Buffing the strings does, however, improve purchase of the fingers, which is another area where this string set has shortcomings. Appoyando feels very slick- perhaps too slick!- and does take some adjusting not to over articulate. Tirando is fine up to a point, but considering the aforementioned lack of finger purchase, this could make faster passages impossible without conditioning the strings (not to mention immaculate fingernail grooming).

But alas, the tone is the thing! If you are willing to treat these strings with far more care and consideration than a typical nylon or carbon set (venturing into the same gnatty level of detail and ritual usually reserved for authentic gut) you will be rewarded with a richness and variety of tone unmatched by other sets. Particularly, the profound variation from sul tasto to sul pont. is profound; even a slight change in positioning will reveal new colors.
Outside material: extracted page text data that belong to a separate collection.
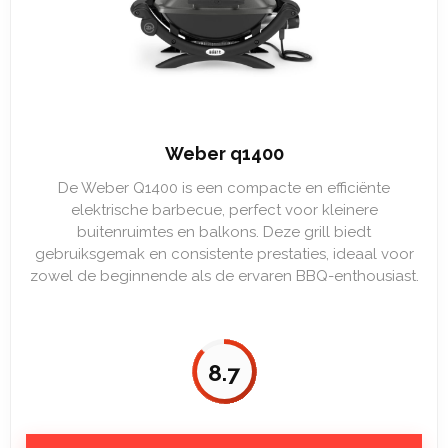
Weber q1400
De Weber Q1400 is een compacte en efficiënte
elektrische barbecue, perfect voor kleinere
buitenruimtes en balkons. Deze grill biedt
gebruiksgemak en consistente prestaties, ideaal voor
zowel de beginnende als de ervaren BBQ-enthousiast.
8.7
Pair that with the individual characteristics of the treble strings, and you get a set of strings that rewards the diligent player willing to explore where they can take their music.
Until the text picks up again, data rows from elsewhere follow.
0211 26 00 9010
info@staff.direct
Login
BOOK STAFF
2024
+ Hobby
ProsPhenomenal TONE Responsive, with wide tonal variations Individual string characteristics Impressively LOUD
ConsSoft and prone to wear Trebles will squeak without proper conditioning Finger purchase could be better, inhibiting speed
By leo
SF bay area.
Great bright sounding strings
August 22, 2019
Made out of sugar cane, these strings are bright and powerfull. The bass strings are red in color and last longer than traditional silver coated strings. The treble string do have a squeaky sound that goes away with usage.
By JP
New York
Sugar more fragile than nylon?
March 13, 2019
Strings have a very interesting sound. Nice sustain and plenty of volume, but is sugar more delicate/fragile than nylon? First string broke after only 6 days. Not at the nut or saddle, but right around the 3rd fret. Bought a few sets so I will try again and give it another chance. Maybe just got a bad set? Now with the new 50% increase (from $7.99) in price after the first 25% increase I'm not sure I'd buy them again if they keep breaking.
ProsLoud strings. Very nice sustain.
ConsSqueaks start happening out of nowhere but are minimized with any lotion applied to your hands. Trebles don't seem to last very long. You might need to change the compensation at the saddle as they are very good with intonation, or you might end up with flat notes past the 8th fret or so.